During the early 1970s, Lyons was tasked with revitalizing CBC's struggling radio service, which, according to Barbara Frum, had become "ponderous, a sort of university of the air ... it talked down to people and was patronizingly intellectual". Aiming to create a more informal and entertaining atmosphere, Lyons hired several young producers and hosts, including Frum, Mark Starowicz and Peter Gzowski. Lyons incorporated pop and rock and roll music into her programs and eliminated lengthy documentaries. Under her leadership, CBC produced influential programs like Quirks and Quarks, As It Happens and Morningside. This populist reimagining of CBC Radio was termed the "Radio Revolution".
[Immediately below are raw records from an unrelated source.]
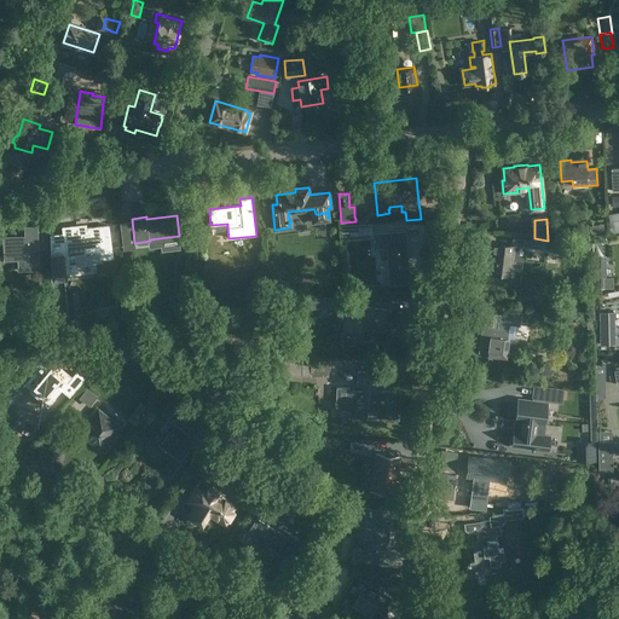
[(357,238),(356,224),(341,225),(341,239),(357,238)]
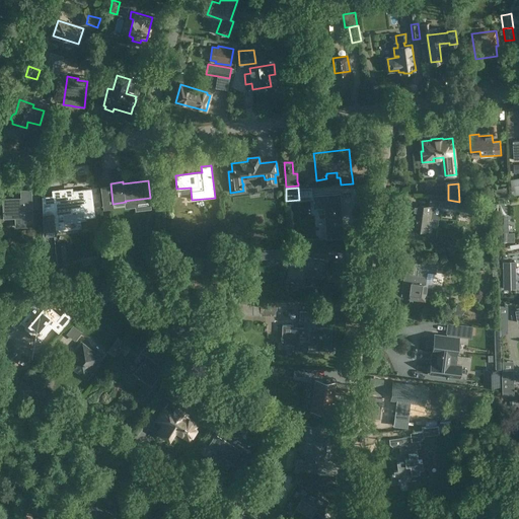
[(506,188),(495,190),(496,196),(508,194),(506,188)]
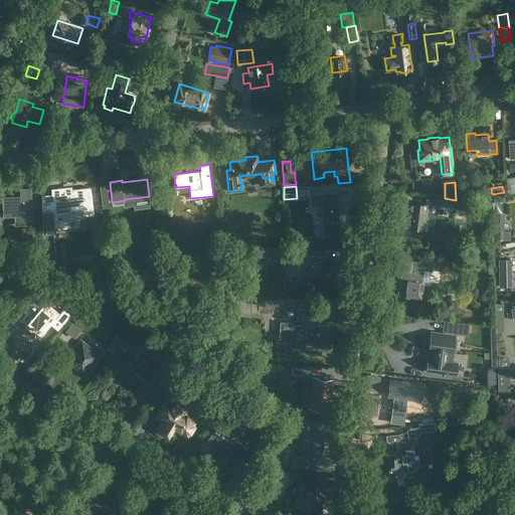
[(32,224),(31,188),(21,188),(21,196),(3,197),(4,216),(22,215),(22,224),(32,224)]
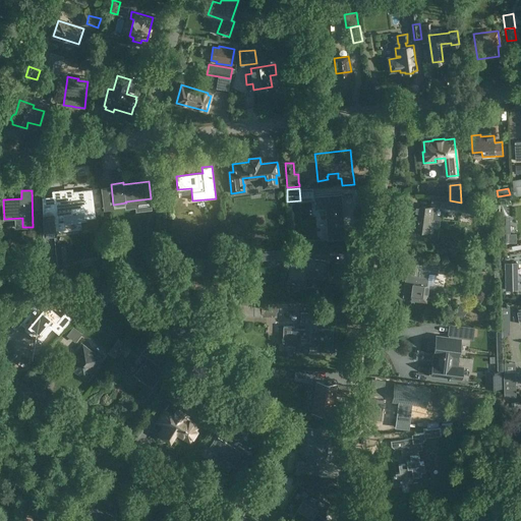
[(55,209),(44,210),(45,236),(56,234),(55,230),(65,229),(64,223),(85,221),(85,219),(85,218),(95,217),(92,190),(73,192),(61,193),(61,190),(53,191),(54,196),(55,209)]
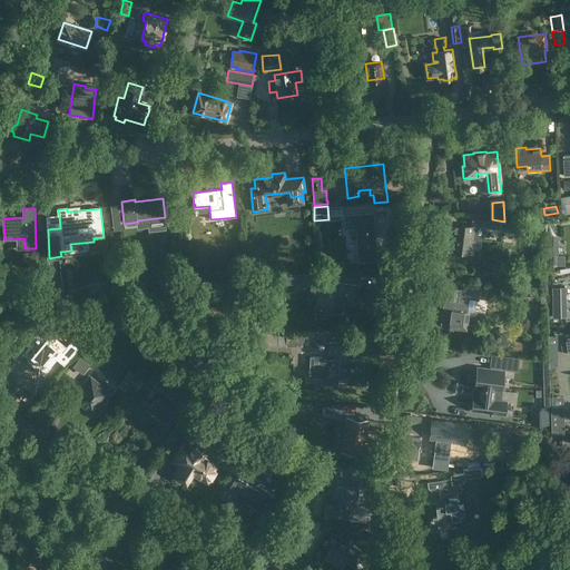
[(372,213),(343,215),(343,218),(344,229),(355,228),(357,251),(359,263),(377,261),(376,249),(375,228),(373,228),(372,213)]
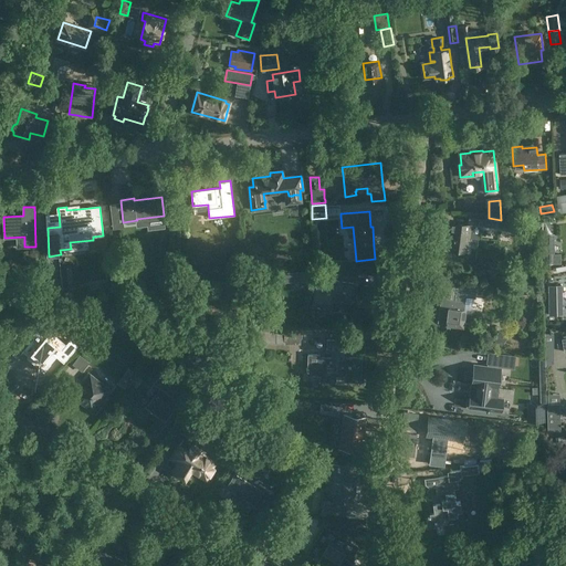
[(481,218),(480,226),(498,228),(499,220),(481,218)]
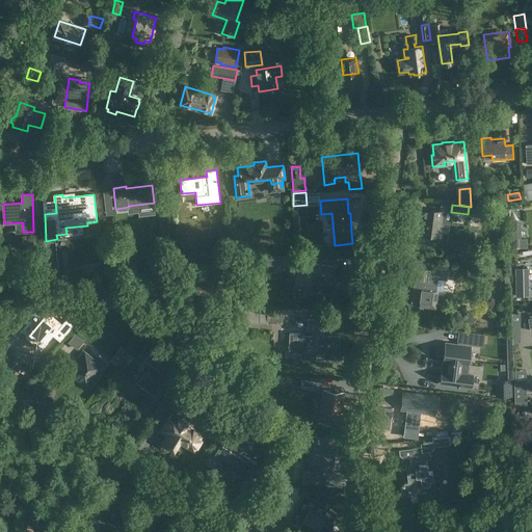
[(420,234),(440,237),(443,211),(424,208),(420,234)]
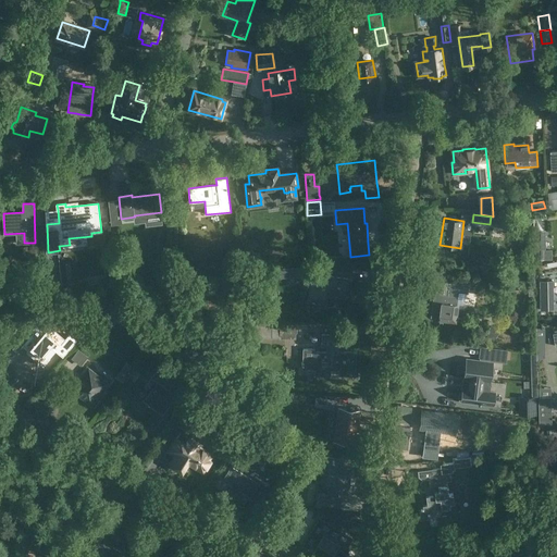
[(545,236),(535,236),(535,260),(553,260),(552,249),(545,249),(545,236)]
Lyons's changes were met with controversy: producer Val Clery complained that Lyons prioritized marketing over content, and newspaper critics accused Lyons of pandering to yuppies and turning the CBC into the "Burger Queen of public broadcasting". Supporters called Lyons "formidably brilliant" and commended her for saving CBC Radio from a "suicidal" trajectory. Lyons was remembered by CBC executive Peter Herrndorf as "arguably the most important and the most influential CBC radio executive in the past 60 years" and one of the network's greatest talent developers.

In 1986, Lyons moved back to London, where she worked as Director of European Operations for the CBC. Lyons retired from the CBC in 1991 and returned to Toronto.

Lyons was awarded an honorary Doctorate of Letters by McMaster University in 1996. The university's Lyons New Media Center is named for her. In 2010, Lyons was made a Member of the Order of Canada for her achievements in broadcasting.

==Personal life and death==
Lyons (née Inouye) married Ed Lyons in 1949. She had two children, a son and a daughter. Lyons served on the McMaster University Senate for six years and volunteered for local historical preservation societies and Japanese cultural organizations.

Lyons underwent medically assisted death in Toronto on October 4, 2019.